Whenever a line contains "quiero", include it in the count; reply with the number of such lines in the data and nothing else.
══ SUPPLIED INFORMATION
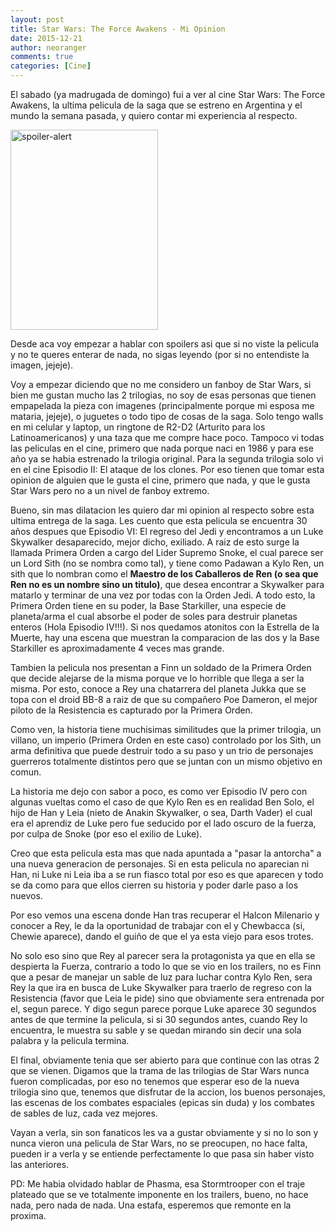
 ```yaml
---
layout: post
title: Star Wars: The Force Awakens - Mi Opinion
date: 2015-12-21
author: neoranger
comments: true
categories: [Cine]
---
```

El sabado (ya madrugada de domingo) fui a ver al cine Star Wars: The Force Awakens, la ultima pelicula de la saga que se estreno en Argentina y el mundo la semana pasada, y quiero contar mi experiencia al respecto.

<img class="  wp-image-2821 aligncenter" src="https://blogneositelinux.files.wordpress.com/2016/10/spoiler-alert.jpg" alt="spoiler-alert" width="236" height="320" />

Desde aca voy empezar a hablar con spoilers asi que si no viste la pelicula y no te queres enterar de nada, no sigas leyendo (por si no entendiste la imagen, jejeje).

Voy a empezar diciendo que no me considero un fanboy de Star Wars, si bien me gustan mucho las 2 trilogias, no soy de esas personas que tienen empapelada la pieza con imagenes (principalmente porque mi esposa me mataria, jejeje), o juguetes o todo tipo de cosas de la saga. Solo tengo walls en mi celular y laptop, un ringtone de R2-D2 (Arturito para los Latinoamericanos) y una taza que me compre hace poco.
Tampoco vi todas las peliculas en el cine, primero que nada porque naci en 1986 y para ese año ya se habia estrenado la trilogia original. Para la segunda trilogia solo vi en el cine Episodio II: El ataque de los clones.
Por eso tienen que tomar esta opinion de alguien que le gusta el cine, primero que nada, y que le gusta Star Wars pero no a un nivel de fanboy extremo.

Bueno, sin mas dilatacion les quiero dar mi opinion al respecto sobre esta ultima entrega de la saga.
Les cuento que esta pelicula se encuentra 30 años despues que Episodio VI: El regreso del Jedi y encontramos a un Luke Skywalker desaparecido, mejor dicho, exiliado. A raiz de esto surge la llamada Primera Orden a cargo del Lider Supremo Snoke, el cual parece ser un Lord Sith (no se nombra como tal), y tiene como Padawan a Kylo Ren, un sith que lo nombran como el <strong>Maestro de los Caballeros de Ren (o sea que Ren no es un nombre sino un titulo)</strong>, que desea encontrar a Skywalker para matarlo y terminar de una vez por todas con la Orden Jedi.
A todo esto, la Primera Orden tiene en su poder, la Base Starkiller, una especie de planeta/arma el cual absorbe el poder de soles para destruir planetas enteros (Hola Episodio IV!!!). Si nos quedamos atonitos con la Estrella de la Muerte, hay una escena que muestran la comparacion de las dos y la Base Starkiller es aproximadamente 4 veces mas grande.

Tambien la pelicula nos presentan a Finn un soldado de la Primera Orden que decide alejarse de la misma porque ve lo horrible que llega a ser la misma. Por esto, conoce a Rey una chatarrera del planeta Jukka que se topa con el droid BB-8 a raiz de que su compañero Poe Dameron, el mejor piloto de la Resistencia es capturado por la Primera Orden.

Como ven, la historia tiene muchisimas similitudes que la primer trilogia, un villano, un imperio (Primera Orden en este caso) controlado por los Sith, un arma definitiva que puede destruir todo a su paso y un trio de personajes guerreros totalmente distintos pero que se juntan con un mismo objetivo en comun.

La historia me dejo con sabor a poco, es como ver Episodio IV pero con algunas vueltas como el caso de que Kylo Ren es en realidad Ben Solo, el hijo de Han y Leia (nieto de Anakin Skywalker, o sea, Darth Vader) el cual era el aprendiz de Luke pero fue seducido por el lado oscuro de la fuerza, por culpa de Snoke (por eso el exilio de Luke).

Creo que esta pelicula esta mas que nada apuntada a "pasar la antorcha" a una nueva generacion de personajes. Si en esta pelicula no aparecian ni Han, ni Luke ni Leia iba a se run fiasco total por eso es que aparecen y todo se da como para que ellos cierren su historia y poder darle paso a los nuevos.

Por eso vemos una escena donde Han tras recuperar el Halcon Milenario y conocer a Rey, le da la oportunidad de trabajar con el y Chewbacca (si, Chewie aparece), dando el guiño de que el ya esta viejo para esos trotes.

No solo eso sino que Rey al parecer sera la protagonista ya que en ella se despierta la Fuerza, contrario a todo lo que se vio en los trailers, no es Finn que a pesar de manejar un sable de luz para luchar contra Kylo Ren, sera Rey la que ira en busca de Luke Skywalker para traerlo de regreso con la Resistencia (favor que Leia le pide) sino que obviamente sera entrenada por el, segun parece. Y digo segun parece porque Luke aparece 30 segundos antes de que termine la pelicula, si si 30 segundos antes, cuando Rey lo encuentra, le muestra su sable y se quedan mirando sin decir una sola palabra y la pelicula termina.

El final, obviamente tenia que ser abierto para que continue con las otras 2 que se vienen.
Digamos que la trama de las trilogias de Star Wars nunca fueron complicadas, por eso no tenemos que esperar eso de la nueva trilogia sino que, tenemos que disfrutar de la accion, los buenos personajes, las escenas de los combates espaciales (epicas sin duda) y los combates de sables de luz, cada vez mejores.

Vayan a verla, sin son fanaticos les va a gustar obviamente y si no lo son y nunca vieron una pelicula de Star Wars, no se preocupen, no hace falta, pueden ir a verla y se entiende perfectamente lo que pasa sin haber visto las anteriores.

PD: Me habia olvidado hablar de Phasma, esa Stormtrooper con el traje plateado que se ve totalmente imponente en los trailers, bueno, no hace nada, pero nada de nada. Una estafa, esperemos que remonte en la proxima.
════
=== REPLY TO THE EXERCISE ===
2